Problem: Your crew is too dependent on computers, making them vulnerable to crashes and uneducated in restaurant basics left to POS machines.

Solution: Crash the computers yourself without telling your staff and make them learn how to live without.

It’s not that George McKerrow hates computers. He just hates what computers do to restaurant workers.

A 30-year industry veteran, McKerrow, founder of Longhorn Steakhouse and, more recently, co-founder (with Ted Turner) of Ted’s Montana Grill, remembers taking restaurants public as late as 1990—without the help of computers.

“I miss those good old days,” he says. “Our management teams had a much more thorough understanding of guest satisfaction. And that’s because they had to live it to gather that information. They didn’t get it from a computer. What’s missing in our industry, and in society in general, is the up close and personal.”
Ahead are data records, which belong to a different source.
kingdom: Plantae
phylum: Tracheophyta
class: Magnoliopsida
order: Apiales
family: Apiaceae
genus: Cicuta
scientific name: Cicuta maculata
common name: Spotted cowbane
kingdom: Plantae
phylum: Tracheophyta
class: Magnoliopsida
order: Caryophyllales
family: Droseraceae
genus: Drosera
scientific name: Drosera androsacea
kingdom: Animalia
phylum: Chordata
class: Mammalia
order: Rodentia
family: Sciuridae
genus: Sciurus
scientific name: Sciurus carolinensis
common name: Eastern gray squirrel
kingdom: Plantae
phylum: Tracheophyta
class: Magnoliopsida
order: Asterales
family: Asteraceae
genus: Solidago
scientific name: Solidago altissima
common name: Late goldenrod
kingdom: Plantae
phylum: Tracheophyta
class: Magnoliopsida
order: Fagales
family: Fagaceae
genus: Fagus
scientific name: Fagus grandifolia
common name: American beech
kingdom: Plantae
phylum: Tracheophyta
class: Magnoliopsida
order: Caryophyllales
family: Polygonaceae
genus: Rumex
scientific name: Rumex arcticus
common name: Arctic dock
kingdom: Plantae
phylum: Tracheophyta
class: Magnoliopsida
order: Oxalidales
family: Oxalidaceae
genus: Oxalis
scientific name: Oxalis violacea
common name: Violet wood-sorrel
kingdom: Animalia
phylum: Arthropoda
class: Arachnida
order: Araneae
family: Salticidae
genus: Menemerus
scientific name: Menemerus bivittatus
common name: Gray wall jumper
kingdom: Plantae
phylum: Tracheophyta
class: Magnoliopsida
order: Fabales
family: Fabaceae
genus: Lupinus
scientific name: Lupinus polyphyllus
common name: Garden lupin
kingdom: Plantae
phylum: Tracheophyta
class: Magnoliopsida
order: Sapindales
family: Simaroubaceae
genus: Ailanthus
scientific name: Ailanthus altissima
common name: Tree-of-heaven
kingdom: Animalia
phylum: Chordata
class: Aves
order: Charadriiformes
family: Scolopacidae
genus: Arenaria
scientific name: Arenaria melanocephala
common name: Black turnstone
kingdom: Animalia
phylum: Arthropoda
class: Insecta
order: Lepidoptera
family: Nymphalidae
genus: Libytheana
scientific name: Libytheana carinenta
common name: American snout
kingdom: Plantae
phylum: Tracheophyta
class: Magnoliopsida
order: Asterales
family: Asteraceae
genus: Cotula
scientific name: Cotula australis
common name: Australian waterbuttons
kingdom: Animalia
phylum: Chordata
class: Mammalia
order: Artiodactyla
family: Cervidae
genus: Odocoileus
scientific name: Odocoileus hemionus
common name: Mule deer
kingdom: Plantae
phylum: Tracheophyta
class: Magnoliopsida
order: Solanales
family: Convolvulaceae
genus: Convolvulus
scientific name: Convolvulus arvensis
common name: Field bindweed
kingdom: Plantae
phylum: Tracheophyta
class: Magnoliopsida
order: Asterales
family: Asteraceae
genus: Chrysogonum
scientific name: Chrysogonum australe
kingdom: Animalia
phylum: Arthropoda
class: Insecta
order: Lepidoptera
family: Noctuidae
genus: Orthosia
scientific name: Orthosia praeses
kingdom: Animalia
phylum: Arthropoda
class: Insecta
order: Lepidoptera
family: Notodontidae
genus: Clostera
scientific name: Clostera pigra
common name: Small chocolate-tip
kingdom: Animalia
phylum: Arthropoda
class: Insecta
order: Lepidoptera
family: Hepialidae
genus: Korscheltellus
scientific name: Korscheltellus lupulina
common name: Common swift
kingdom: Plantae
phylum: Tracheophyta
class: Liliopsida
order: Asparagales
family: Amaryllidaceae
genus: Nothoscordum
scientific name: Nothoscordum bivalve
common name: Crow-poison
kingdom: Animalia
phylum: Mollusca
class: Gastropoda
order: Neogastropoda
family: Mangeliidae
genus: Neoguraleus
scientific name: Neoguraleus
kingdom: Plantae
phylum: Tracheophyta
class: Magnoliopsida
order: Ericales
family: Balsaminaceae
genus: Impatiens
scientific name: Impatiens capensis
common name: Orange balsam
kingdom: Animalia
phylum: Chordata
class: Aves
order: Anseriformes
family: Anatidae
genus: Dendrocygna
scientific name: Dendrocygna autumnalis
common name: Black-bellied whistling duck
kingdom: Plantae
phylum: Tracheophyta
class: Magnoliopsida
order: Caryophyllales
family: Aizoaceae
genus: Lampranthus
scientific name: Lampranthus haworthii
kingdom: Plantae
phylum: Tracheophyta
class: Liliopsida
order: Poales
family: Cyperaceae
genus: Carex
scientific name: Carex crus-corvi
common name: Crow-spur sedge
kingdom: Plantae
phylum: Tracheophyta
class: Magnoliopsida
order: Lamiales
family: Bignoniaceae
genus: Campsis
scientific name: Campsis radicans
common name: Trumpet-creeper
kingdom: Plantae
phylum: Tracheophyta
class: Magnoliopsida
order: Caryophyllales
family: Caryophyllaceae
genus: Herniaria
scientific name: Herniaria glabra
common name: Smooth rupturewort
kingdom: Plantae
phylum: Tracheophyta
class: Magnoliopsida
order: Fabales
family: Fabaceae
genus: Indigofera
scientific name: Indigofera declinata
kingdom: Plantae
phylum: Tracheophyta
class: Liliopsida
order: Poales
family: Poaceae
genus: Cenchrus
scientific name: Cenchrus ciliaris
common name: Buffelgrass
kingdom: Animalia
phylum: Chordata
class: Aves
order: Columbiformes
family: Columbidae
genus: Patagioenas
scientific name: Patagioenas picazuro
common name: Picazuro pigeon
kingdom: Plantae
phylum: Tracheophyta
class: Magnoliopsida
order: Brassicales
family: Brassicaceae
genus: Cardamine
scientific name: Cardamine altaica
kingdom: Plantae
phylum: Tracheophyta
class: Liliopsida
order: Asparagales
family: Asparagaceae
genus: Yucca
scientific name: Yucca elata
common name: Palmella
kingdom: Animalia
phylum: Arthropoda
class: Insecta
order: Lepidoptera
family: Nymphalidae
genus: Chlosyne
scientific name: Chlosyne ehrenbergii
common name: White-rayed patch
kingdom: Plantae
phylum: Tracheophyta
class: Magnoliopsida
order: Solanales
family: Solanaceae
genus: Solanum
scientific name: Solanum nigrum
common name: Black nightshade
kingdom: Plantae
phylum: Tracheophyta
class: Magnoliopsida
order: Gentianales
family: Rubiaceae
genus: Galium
McKerrow isn’t ready to do away with his chain’s computers altogether—“They give some useful information”—but he is doing the next best thing: “I’m causing an artificial crash.”

In coordination with regional and store managers, McKerrow shuts down one of his unit’s computer systems every so often. He gives the crew no prior notice.

“It’s a controversial thing with operators,” he admits. “They feel it’s a drastic step. I feel it’s important.  ”When the computers go down, “crash kits” are issued, complete with pens, pencils, paper guest checks, calculators and even candles and flashlights. For two hours servers have to write up tickets, calculate tax and basically rethink the way they do their jobs. Managers have to manually enter information at the end of the night.   “I’m trying to get a competitive edge here,” McKerrow says. “I don’t want my crew panicking if the computer goes down.”

And, he says, he’s trying to instill some of the good old days in his workers.

“I think this younger generation, they’re too comfortable with computers,” he says. “When in doubt, they’re going to rely on computers rather than their own instincts. Well, computers can’t tell you how to run a restaurant.”